We observe significant disparities between Southeast Asian markets, and substantial differences between mobile networks within the same markets. For example, in Cambodia — only 14.7% of our users on Cellcard never connect to Wi-Fi services and solely rely on mobile services when using the internet on their mobile devices — but this number is as high as 27.8% for Metfone. Malaysia is another example of a market with large disparities in the number of mobile-only users between national mobile operators — only 16.5% of mobile-only users on Unifi’s network and more than 30% of these on Yes and U Mobile’s network. Noteworthily, U Mobile has the largest share of smartphone users — 31.4% — who solely rely on its mobile network when connecting to mobile services on their mobile devices across all Southeast Asian markets.
In Thailand, TrueMove H has the lowest proportion of mobile-only users (24.6%), while DTAC has the largest one, of 31.2% — the second largest share of mobile-only users across all Southeast Asian markets. Meanwhile, all Filipino operators see less than 10% of mobile-only users on their network, with Smart observing the lowest proportion in the region — 5.9%.
Looking at the other side of consumer behavior — 63% of smartphone Viettel Mobile users connect to Wi-Fi services more than half of the time — which is the highest proportion of users in Southeast Asia. Other Vietnamese mobile operators — along with all Filipino networks, and Singapore’s M1 and Starhub — also see more half of their smartphone users connected to Wi-Fi that often.
The stark disparities in the proportions of mobile-only users between mobile operators within the same markets signify strong differences in their customer base — some networks have more customers in geographies where access to Wi-Fi and fixed broadband is very limited and the reliance on mobile services is much higher. Pricing and affordability of services is another factor to consider — operators that compete heavily on price or offer unlimited data packages are more likely to attract subscribers who cannot afford both a mobile and a fixed connection.
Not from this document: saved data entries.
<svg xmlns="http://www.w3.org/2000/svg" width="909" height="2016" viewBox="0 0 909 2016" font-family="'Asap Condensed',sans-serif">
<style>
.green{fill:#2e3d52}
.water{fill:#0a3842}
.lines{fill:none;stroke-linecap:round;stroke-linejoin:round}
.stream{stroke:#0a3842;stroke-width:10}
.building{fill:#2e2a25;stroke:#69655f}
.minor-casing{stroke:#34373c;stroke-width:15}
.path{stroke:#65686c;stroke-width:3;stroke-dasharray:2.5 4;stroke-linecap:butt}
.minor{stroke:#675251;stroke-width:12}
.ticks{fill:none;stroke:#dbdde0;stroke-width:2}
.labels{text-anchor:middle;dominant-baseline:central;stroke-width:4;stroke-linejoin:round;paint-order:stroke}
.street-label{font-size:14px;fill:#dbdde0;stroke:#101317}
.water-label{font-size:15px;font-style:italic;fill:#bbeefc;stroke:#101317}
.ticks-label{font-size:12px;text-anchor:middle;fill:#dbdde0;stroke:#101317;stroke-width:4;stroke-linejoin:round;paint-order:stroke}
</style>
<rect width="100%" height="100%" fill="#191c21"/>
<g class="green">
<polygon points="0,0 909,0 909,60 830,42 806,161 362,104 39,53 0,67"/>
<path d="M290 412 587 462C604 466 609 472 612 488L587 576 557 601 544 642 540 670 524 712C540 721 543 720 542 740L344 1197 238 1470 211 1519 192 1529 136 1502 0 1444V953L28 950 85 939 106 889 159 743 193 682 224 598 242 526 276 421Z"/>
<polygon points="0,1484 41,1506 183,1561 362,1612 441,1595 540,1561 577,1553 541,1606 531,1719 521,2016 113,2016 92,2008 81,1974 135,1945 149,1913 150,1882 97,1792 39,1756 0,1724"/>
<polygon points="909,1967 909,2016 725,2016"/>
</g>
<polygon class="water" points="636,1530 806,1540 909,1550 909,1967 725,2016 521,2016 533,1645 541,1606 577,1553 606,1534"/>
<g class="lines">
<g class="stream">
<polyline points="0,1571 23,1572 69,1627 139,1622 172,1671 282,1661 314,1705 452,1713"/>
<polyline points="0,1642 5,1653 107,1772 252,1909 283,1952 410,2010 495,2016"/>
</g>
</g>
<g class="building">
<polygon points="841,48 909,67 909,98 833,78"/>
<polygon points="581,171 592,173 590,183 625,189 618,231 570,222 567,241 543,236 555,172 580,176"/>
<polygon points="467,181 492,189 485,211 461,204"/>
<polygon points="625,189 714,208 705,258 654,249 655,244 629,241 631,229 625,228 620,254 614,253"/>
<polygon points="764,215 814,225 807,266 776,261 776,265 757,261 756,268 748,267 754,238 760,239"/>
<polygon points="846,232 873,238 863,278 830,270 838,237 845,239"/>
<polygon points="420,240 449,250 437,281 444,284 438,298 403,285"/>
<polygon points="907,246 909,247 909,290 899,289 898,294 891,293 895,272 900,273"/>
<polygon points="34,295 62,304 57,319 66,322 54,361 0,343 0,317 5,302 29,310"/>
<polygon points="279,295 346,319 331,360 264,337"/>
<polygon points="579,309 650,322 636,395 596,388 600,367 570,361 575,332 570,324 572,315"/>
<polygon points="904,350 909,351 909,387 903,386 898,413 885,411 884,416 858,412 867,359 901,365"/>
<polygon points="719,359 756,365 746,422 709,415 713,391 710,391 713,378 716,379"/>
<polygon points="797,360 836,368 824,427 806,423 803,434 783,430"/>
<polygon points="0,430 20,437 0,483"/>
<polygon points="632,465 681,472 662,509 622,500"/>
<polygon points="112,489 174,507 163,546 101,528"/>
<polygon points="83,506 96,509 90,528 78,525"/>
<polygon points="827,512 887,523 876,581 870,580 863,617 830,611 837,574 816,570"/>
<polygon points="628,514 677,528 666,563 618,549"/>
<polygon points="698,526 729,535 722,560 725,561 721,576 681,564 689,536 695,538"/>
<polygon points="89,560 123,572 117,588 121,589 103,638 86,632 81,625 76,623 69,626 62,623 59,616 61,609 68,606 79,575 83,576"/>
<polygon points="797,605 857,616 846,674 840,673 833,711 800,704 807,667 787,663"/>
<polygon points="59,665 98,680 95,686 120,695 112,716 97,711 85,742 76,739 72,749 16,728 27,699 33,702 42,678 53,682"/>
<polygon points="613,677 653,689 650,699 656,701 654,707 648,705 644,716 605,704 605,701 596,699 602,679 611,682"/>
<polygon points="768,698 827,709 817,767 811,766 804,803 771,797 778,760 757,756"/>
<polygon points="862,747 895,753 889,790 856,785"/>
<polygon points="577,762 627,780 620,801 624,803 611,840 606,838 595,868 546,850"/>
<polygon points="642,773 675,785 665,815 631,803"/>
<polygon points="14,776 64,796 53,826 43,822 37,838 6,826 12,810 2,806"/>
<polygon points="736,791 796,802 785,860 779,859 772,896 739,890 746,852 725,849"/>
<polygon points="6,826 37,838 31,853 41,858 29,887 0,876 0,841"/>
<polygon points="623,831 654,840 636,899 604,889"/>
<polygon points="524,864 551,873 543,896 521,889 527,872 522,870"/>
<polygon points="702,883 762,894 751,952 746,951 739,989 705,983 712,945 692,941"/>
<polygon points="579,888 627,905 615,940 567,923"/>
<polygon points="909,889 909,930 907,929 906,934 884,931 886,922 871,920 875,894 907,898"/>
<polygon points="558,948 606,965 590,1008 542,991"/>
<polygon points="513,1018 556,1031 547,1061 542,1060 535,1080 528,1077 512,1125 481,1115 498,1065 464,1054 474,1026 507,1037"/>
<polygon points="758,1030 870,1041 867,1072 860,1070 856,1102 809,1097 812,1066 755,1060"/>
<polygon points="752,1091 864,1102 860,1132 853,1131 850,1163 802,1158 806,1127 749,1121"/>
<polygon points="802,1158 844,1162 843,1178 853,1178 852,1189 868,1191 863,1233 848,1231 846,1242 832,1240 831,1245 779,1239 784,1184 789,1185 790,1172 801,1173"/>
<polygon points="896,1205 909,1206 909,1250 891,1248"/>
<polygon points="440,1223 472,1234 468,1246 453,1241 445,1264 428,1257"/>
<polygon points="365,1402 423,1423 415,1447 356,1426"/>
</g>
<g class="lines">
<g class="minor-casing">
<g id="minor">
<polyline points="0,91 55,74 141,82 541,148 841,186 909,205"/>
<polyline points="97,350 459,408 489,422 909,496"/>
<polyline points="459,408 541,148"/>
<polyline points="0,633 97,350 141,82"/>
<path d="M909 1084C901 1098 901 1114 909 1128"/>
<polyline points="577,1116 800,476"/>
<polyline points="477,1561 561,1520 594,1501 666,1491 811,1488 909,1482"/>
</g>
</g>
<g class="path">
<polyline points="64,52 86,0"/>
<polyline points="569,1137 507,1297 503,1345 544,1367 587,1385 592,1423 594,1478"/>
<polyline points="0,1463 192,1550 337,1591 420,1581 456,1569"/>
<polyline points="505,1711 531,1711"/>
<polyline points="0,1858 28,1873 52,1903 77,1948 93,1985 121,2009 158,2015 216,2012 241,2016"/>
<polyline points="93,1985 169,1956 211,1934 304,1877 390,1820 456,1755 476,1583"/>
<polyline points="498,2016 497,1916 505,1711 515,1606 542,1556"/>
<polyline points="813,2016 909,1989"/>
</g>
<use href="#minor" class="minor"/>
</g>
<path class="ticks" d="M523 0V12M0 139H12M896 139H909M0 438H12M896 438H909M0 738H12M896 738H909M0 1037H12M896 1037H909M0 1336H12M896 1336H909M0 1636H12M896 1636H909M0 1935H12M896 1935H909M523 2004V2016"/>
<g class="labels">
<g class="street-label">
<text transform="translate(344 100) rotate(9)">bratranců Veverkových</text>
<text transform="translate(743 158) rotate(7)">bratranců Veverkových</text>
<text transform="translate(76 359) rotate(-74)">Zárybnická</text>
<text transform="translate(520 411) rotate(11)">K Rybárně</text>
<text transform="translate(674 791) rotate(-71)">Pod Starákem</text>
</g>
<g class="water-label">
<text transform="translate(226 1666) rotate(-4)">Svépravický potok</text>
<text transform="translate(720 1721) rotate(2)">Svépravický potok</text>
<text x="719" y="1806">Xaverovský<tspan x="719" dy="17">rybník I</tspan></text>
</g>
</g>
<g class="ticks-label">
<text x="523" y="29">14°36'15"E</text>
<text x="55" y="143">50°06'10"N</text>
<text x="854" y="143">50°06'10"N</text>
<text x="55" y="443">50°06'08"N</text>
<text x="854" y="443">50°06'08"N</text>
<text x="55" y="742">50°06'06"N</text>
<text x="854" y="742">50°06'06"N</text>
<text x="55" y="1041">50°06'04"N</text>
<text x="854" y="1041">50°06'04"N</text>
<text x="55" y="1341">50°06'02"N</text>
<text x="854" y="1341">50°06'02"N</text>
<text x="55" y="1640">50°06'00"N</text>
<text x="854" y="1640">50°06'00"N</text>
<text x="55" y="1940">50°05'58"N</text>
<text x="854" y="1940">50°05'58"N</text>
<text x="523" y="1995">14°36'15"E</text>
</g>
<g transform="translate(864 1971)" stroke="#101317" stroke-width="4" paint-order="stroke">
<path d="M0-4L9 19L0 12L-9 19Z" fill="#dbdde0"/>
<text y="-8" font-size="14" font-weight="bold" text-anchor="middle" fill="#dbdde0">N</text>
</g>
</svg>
High dependence on mobile services to connect to the Internet among large proportions of users in Southeast Asia makes reliable mobile network services even more crucial for local users and national economies. Our users in the majority of Southeast Asian markets connect to 4G or better services 90% or more of the time, with countries like Indonesia or Malaysia gradually phasing out 3G networks. However, users in some markets still spend a substantial proportion of time connected to older network generations — 2G or 3G, which are much less capable than 4G. Time spent with no signal or on older network generations is high in markets like East Timor or Laos, which have substantial proportions of mobile-only smartphone users — so, sub-par quality of mobile services may affect the ability to seamlessly connect to the Internet in these markets for many mobile-only users.
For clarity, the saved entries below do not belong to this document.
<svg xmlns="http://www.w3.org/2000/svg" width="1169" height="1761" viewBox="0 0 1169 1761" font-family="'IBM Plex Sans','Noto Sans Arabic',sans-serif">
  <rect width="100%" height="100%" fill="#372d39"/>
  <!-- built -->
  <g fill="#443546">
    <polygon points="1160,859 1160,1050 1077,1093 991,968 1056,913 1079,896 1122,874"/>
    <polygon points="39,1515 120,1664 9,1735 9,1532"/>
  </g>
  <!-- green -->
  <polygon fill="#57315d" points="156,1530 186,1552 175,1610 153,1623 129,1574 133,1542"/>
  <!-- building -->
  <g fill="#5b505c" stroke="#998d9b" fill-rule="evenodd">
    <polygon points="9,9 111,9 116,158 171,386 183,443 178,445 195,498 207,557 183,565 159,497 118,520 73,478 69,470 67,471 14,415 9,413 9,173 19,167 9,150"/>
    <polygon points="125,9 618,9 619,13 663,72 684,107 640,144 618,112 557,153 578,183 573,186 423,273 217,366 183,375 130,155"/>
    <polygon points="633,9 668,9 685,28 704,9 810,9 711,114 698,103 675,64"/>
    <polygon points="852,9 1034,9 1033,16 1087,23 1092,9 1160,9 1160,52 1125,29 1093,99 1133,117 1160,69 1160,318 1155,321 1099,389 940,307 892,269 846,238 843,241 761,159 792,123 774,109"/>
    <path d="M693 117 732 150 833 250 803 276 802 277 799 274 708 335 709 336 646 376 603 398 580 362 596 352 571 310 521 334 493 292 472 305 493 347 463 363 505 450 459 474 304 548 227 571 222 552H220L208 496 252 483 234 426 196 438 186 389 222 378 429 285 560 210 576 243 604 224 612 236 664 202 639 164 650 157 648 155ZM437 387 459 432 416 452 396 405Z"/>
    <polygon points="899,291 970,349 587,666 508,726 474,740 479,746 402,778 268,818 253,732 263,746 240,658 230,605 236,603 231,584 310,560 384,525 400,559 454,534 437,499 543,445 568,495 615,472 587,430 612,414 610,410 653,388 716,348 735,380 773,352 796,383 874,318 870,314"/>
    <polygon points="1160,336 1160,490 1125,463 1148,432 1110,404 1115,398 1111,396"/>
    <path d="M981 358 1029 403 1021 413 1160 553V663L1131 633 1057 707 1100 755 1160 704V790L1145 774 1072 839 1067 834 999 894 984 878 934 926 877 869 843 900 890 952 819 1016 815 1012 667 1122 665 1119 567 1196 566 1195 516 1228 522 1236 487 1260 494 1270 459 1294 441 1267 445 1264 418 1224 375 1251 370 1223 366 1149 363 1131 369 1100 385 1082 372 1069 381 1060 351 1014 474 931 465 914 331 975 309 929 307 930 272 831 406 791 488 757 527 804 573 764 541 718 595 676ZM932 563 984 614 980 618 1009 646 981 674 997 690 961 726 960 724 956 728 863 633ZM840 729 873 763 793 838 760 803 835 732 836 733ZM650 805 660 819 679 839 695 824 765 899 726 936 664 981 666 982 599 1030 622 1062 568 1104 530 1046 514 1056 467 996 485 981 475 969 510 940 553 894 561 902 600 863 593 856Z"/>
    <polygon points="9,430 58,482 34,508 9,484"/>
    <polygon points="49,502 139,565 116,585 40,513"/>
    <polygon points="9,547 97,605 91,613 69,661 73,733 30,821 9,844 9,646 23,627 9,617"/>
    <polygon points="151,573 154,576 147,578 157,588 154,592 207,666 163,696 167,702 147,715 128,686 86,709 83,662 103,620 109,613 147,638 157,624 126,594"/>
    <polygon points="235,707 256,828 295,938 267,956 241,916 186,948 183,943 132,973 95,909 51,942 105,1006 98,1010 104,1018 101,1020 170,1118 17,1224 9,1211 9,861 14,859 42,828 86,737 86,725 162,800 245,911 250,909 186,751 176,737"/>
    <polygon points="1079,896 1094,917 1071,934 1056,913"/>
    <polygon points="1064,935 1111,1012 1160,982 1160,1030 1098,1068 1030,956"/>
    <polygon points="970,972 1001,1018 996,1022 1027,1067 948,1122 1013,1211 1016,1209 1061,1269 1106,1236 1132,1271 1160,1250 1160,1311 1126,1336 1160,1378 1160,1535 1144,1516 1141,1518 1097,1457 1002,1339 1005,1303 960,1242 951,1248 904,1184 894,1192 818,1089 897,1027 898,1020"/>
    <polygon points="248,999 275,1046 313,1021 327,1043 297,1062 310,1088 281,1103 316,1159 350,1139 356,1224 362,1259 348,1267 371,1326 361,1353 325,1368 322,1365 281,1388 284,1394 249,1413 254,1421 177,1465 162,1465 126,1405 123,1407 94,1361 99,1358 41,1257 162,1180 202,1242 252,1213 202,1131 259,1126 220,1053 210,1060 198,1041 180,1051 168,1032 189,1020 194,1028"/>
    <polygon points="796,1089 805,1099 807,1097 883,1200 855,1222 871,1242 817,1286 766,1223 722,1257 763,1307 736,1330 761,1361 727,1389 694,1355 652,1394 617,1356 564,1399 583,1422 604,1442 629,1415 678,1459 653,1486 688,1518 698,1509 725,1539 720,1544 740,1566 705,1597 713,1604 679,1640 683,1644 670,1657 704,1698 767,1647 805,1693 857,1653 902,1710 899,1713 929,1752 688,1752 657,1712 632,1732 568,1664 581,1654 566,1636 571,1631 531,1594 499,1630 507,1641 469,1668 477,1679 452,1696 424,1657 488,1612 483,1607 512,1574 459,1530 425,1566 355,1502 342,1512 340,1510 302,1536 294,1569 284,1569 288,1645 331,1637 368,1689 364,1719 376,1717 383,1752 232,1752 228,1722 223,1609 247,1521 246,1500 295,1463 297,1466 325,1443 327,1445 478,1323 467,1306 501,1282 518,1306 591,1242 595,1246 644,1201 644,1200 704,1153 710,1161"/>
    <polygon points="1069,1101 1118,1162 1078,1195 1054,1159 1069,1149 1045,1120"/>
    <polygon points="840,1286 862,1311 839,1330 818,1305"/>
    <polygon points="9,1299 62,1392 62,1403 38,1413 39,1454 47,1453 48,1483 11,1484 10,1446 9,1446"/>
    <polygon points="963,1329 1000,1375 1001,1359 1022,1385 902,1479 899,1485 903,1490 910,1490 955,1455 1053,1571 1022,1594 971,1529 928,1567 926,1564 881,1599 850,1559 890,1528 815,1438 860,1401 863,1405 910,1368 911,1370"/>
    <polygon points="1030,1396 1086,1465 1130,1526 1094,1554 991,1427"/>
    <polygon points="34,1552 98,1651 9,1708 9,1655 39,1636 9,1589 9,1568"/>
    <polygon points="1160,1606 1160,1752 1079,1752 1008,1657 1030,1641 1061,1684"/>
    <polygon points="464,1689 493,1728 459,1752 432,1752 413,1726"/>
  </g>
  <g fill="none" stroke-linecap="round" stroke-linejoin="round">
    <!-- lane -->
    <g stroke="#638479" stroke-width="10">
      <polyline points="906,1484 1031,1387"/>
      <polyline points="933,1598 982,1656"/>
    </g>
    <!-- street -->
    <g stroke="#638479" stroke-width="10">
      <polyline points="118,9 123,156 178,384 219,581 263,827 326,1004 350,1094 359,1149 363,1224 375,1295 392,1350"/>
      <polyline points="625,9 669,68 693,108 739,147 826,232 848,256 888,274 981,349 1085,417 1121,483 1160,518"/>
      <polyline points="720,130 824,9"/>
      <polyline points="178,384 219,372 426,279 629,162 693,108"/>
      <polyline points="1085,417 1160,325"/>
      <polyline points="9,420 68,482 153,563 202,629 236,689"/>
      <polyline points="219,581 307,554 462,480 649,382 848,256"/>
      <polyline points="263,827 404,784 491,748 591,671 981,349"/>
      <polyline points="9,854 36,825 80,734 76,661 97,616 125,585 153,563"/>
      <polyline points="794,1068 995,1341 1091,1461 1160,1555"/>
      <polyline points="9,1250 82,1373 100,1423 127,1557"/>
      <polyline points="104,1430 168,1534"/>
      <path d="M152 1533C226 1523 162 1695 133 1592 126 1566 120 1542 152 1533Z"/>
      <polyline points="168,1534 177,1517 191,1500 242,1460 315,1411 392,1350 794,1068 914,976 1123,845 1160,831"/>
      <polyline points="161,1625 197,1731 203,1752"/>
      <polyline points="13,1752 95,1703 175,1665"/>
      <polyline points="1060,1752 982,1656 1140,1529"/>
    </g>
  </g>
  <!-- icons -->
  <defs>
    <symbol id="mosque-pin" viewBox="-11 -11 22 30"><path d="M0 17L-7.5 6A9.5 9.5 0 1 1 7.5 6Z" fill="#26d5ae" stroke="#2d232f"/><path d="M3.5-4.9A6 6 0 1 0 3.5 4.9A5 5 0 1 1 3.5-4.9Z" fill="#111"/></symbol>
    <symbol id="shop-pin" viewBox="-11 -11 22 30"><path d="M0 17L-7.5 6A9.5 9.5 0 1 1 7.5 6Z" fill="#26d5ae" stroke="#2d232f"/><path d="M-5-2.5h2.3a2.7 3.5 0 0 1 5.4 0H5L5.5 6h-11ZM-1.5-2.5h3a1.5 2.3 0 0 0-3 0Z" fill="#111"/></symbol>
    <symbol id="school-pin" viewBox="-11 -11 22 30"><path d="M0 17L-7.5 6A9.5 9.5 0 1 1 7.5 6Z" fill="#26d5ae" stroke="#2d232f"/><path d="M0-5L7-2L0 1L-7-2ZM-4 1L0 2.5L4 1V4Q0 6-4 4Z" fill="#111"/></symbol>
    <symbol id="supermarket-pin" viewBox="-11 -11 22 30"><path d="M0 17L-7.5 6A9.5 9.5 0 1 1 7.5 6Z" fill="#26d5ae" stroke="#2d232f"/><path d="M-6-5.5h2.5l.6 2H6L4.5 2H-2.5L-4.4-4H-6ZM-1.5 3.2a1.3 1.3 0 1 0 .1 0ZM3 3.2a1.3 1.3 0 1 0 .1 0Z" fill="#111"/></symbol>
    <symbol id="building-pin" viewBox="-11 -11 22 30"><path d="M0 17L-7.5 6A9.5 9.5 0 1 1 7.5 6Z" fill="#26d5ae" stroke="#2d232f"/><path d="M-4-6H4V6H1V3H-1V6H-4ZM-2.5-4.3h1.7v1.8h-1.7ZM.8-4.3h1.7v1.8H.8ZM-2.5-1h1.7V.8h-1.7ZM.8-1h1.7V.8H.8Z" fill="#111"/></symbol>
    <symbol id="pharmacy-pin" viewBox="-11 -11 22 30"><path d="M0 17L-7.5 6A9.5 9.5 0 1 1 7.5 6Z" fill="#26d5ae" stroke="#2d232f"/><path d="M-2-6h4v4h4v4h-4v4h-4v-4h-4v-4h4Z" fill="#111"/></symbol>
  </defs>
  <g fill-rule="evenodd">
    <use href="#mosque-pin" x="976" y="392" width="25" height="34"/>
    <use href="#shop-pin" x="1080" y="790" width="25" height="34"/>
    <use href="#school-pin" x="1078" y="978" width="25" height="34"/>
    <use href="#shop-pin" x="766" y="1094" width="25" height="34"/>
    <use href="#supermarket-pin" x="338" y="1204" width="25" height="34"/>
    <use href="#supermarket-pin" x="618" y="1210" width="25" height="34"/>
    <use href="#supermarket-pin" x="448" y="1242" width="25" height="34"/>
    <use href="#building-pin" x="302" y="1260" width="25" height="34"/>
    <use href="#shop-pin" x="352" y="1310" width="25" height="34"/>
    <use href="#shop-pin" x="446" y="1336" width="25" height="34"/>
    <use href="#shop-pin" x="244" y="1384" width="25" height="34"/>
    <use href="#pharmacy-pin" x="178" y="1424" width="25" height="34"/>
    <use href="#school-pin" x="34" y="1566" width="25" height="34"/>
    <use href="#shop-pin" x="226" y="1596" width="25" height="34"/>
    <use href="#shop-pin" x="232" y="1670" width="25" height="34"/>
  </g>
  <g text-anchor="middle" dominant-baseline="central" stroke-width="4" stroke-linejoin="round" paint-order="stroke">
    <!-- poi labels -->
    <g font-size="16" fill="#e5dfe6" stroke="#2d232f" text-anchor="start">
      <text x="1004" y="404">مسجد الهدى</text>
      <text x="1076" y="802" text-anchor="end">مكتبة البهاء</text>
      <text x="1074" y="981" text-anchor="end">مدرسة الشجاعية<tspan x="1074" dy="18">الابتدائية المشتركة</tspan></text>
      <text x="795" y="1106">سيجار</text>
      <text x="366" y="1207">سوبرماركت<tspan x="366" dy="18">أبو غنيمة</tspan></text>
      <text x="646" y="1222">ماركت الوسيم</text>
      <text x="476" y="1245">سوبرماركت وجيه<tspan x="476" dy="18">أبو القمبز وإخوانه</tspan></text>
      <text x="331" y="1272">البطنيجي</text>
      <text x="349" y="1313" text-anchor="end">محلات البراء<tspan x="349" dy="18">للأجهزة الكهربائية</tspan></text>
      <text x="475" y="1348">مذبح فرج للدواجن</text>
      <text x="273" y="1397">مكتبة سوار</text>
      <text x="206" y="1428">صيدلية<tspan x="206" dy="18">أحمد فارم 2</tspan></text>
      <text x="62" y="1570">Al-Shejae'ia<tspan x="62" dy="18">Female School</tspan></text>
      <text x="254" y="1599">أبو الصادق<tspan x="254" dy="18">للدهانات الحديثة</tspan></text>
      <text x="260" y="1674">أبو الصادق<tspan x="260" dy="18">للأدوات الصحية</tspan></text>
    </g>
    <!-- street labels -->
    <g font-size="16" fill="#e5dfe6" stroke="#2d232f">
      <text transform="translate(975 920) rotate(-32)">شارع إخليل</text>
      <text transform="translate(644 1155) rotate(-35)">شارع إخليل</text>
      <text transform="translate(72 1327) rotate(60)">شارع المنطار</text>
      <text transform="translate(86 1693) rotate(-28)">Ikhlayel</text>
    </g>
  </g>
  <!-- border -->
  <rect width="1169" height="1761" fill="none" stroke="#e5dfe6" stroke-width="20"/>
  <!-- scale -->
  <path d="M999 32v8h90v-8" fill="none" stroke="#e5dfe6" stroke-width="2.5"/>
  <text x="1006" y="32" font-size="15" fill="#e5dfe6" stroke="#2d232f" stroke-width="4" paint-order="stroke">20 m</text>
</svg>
For many Internet users in Southeast Asia — and worldwide, as well — sticking solely to mobile data services and never (or rarely) connecting to Wi-Fi is not always a matter of choice. Oftentimes, it is their primary or only way to connect to the Internet, as subscribing to both mobile and fixed services is unaffordable — or there is no viable alternative locally. Deployment of fixed broadband infrastructure requires hefty funding from the providers’ side, especially in rural and remote areas with low population densities, which are not likely to generate attractive returns on investment. This means mobile connectivity remains an essential means of connection to the Internet, especially in low and middle-income countries.